Okay, so now you have great search results that consistently find exactly what they're looking for. Don't screw things up in the last innings by not conveying the content well on the results page.
- You can have exactly the page they're looking for come up first in the results, but if the result doesn't look like what they're after, they might overlook it. Make sure your titles are clear and concise, and ensure descriptions take a relevant quote from the page.
- Highlight the user's terms within the search results. This greatly improves the user's comprehension of the results.
- Don't over-complicate the page design for search results. People are used to Google; don't be afraid to let its design help to inform your own.
How do you know if you've made any real-world improvements to the search quality? Measure it.
- For each search, log which results they click on, and whether it was the first, second or 43rd result.

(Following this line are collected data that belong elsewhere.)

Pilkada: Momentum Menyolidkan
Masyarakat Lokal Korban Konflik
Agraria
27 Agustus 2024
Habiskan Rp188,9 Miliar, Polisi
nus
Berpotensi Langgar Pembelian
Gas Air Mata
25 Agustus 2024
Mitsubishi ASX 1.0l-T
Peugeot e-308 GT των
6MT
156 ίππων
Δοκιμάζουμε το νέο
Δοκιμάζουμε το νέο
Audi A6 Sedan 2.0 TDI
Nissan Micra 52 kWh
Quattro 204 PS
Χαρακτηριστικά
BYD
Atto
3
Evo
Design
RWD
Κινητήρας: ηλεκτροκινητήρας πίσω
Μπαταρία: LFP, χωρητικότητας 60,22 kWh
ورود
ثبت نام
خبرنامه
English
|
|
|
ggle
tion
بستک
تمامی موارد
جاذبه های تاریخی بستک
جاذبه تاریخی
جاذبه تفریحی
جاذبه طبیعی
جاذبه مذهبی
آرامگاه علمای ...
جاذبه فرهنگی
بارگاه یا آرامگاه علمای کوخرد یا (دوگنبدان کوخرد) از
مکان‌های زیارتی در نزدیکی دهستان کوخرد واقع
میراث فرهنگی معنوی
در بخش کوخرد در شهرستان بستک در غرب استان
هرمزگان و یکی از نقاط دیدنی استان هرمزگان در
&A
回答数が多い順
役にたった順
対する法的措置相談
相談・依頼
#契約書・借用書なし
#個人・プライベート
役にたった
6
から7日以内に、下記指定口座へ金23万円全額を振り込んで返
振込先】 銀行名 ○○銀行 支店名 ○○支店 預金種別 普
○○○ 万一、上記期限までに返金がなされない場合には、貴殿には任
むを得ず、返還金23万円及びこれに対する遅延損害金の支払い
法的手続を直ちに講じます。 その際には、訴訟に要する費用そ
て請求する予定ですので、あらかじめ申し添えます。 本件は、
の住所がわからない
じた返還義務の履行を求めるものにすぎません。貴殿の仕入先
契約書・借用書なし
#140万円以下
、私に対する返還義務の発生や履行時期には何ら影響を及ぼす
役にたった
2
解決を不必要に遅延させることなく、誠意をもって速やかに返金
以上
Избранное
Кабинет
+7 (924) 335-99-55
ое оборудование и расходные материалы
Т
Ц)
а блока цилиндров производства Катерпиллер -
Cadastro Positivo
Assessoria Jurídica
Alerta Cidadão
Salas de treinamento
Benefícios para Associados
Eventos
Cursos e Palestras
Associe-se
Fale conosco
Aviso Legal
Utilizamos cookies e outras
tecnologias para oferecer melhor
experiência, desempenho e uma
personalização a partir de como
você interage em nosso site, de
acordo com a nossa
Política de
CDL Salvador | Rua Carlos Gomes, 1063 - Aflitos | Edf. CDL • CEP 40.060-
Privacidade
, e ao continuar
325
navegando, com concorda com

If you graph the lowest position for every search, you should see an upward trend as the algorithm is improved.
- Log whenever a search fails to produce any results, or fails to produce any clickthroughs. Individual cases can be looked at for possible new thesaurus entries — you'll learn about many common spelling mistakes this way.
- Log whenever the user went to page two. In particular, when they never clicked on any page one results. This can be a sign that results aren't sufficiently relevant.
- What are people finding via Google versus your own search engine? Reporting this can often prove insightful about how users interact with your search, and what they expect it to be capable of.
In a future article I'll talk about some practical implementations for many of these ideas.